I pretty much agree with Patrik - also, GAC has an established role in ICANN policy development. Any oversight body should be external to ICANN and the GAC is not, this new G12 would be (how members are selected... this could be fun to watch!) I still think there's confusion over the various contracts between the US govt and ICANN/IANA/Verisign. Reding seems to be asking the Obama administration to end all. But the JPA is only a small part. Becky Burr and Marilyn Cade's paper about the Internet¹s authoritative root <http://internetgovernance.org/pdf/burr-cade.pdf> also worth considering. Adam
On Tue, 5 May 2009 18:07:16 +1200 (MAGST), Franck Martin <franck.martin@gmail.com> wrote:
And what is wrong with the GAC?
From my personal perspective, the GAC lacks authority and, in a certain way, credibility.
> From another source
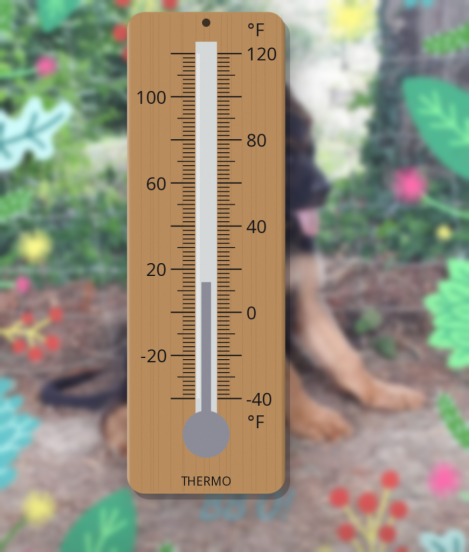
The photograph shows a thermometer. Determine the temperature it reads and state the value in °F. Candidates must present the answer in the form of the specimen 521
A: 14
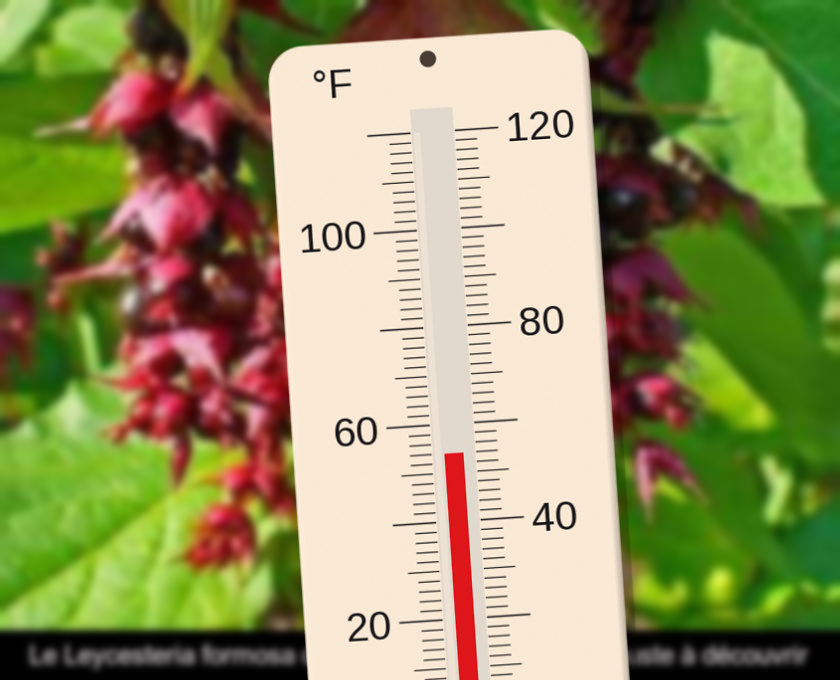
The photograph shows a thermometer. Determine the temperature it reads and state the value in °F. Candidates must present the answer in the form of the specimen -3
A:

Depending how important ICANN is considered under the local political context, some governments will send senior officials. Some will send junior officials. Some come from the telecoms ministry, some from the economy ministry or foreign affairs, some from the telecom regulation authority. Some have a well defined political agenda, others only a tourism agenda.
IMHO, the GAC crowd is too large and heterogeneous to come up with a clearly defined policy. At one stage, we need limited number of serious high level diplomats. Now, how they are chosen is a different matter. And a very scary one I do not wish to solve.